▸ **ABOUT THIS TASK**: Find every line in the records below that holds the word "segmentation", and copy each one.

(DATA PROVIDED begins)

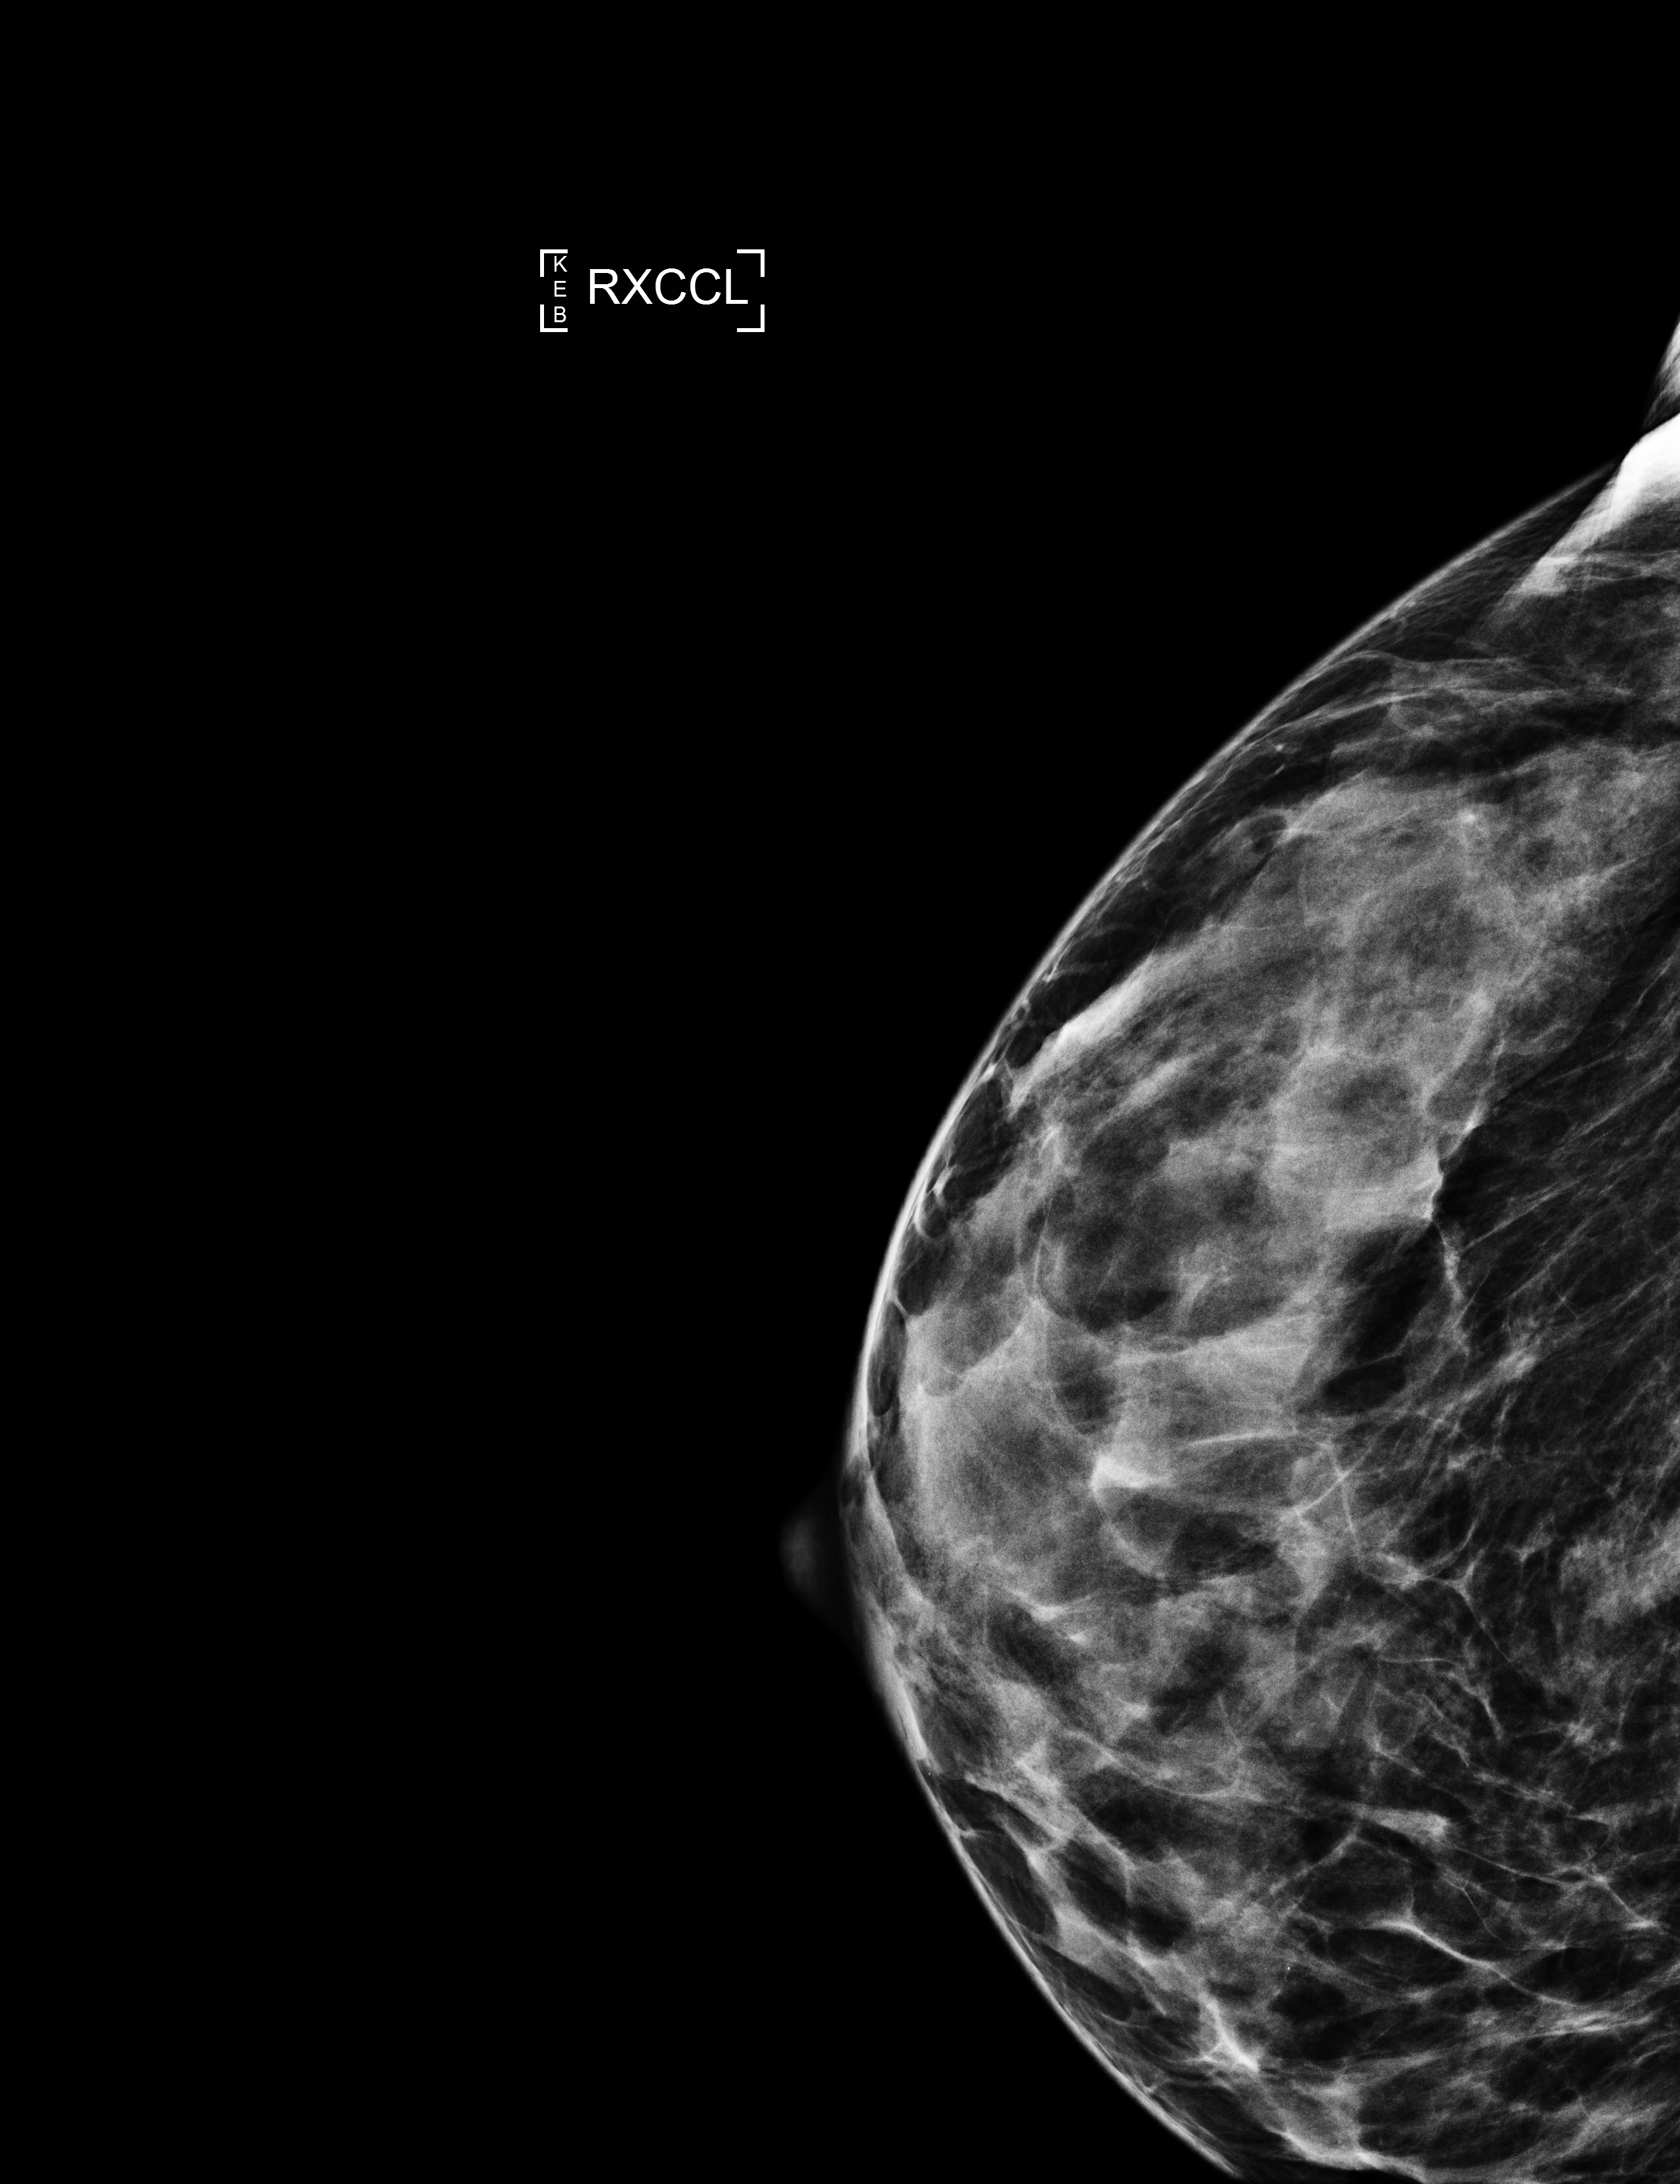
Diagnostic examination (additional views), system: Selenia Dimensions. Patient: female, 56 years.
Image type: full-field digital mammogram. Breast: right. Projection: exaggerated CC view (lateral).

(DATA PROVIDED ends)
(DATA PROVIDED begins)

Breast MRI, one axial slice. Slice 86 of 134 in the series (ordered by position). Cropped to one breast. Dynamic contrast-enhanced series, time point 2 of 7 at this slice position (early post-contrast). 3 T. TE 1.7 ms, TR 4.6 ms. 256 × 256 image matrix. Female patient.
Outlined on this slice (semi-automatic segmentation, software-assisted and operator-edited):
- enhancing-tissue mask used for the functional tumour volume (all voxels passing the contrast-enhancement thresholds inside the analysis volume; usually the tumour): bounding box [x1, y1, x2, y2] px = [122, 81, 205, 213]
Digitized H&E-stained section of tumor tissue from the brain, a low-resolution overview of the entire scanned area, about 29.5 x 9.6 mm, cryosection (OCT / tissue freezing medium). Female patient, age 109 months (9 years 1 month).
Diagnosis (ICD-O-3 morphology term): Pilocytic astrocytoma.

(DATA PROVIDED ends)
(DATA PROVIDED begins)

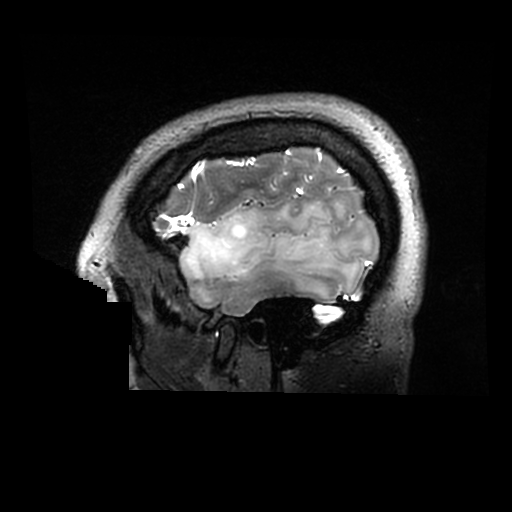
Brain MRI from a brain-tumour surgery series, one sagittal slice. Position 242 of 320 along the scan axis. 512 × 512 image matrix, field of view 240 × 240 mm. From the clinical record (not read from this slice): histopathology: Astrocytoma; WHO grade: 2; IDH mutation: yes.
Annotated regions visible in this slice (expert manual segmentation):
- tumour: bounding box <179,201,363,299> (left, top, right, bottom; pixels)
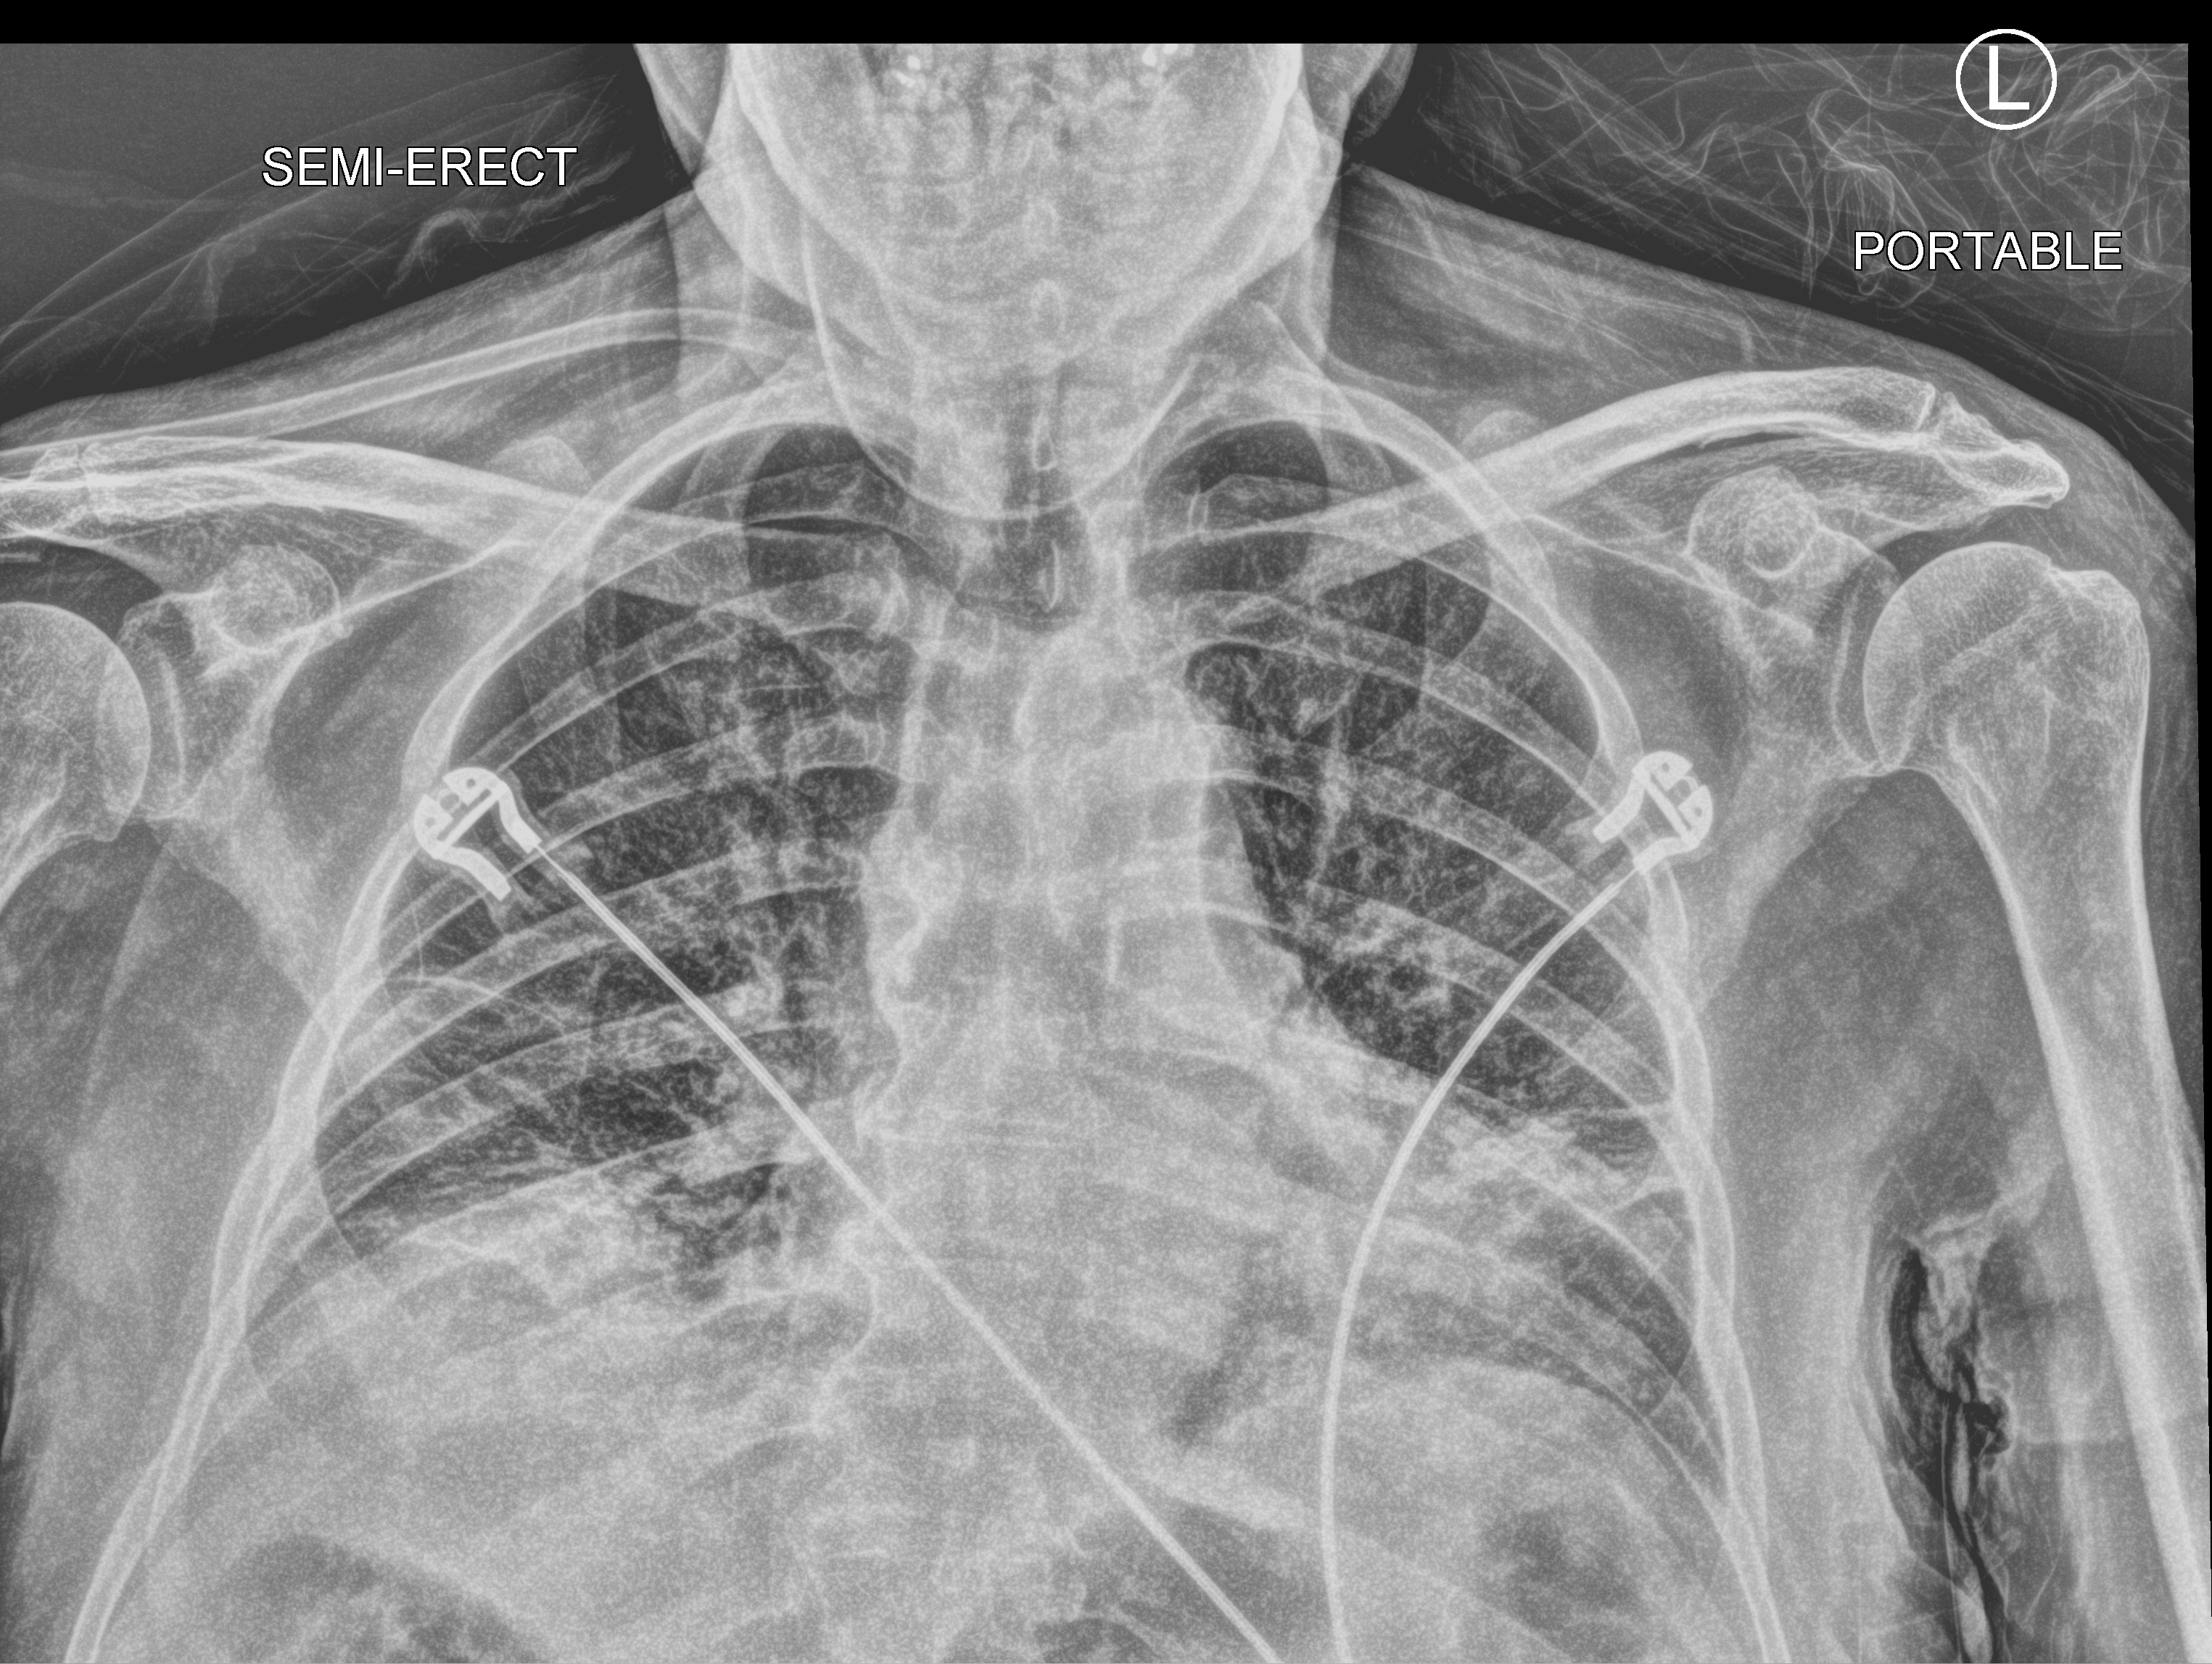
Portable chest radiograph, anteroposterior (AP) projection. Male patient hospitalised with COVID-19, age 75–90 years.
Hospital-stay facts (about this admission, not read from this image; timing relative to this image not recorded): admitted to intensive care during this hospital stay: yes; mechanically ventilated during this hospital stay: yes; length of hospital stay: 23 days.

(DATA PROVIDED ends)

▸ **WRITTEN ANSWER**:
Outlined on this slice (semi-automatic segmentation, software-assisted and operator-edited):
Annotated regions visible in this slice (expert manual segmentation):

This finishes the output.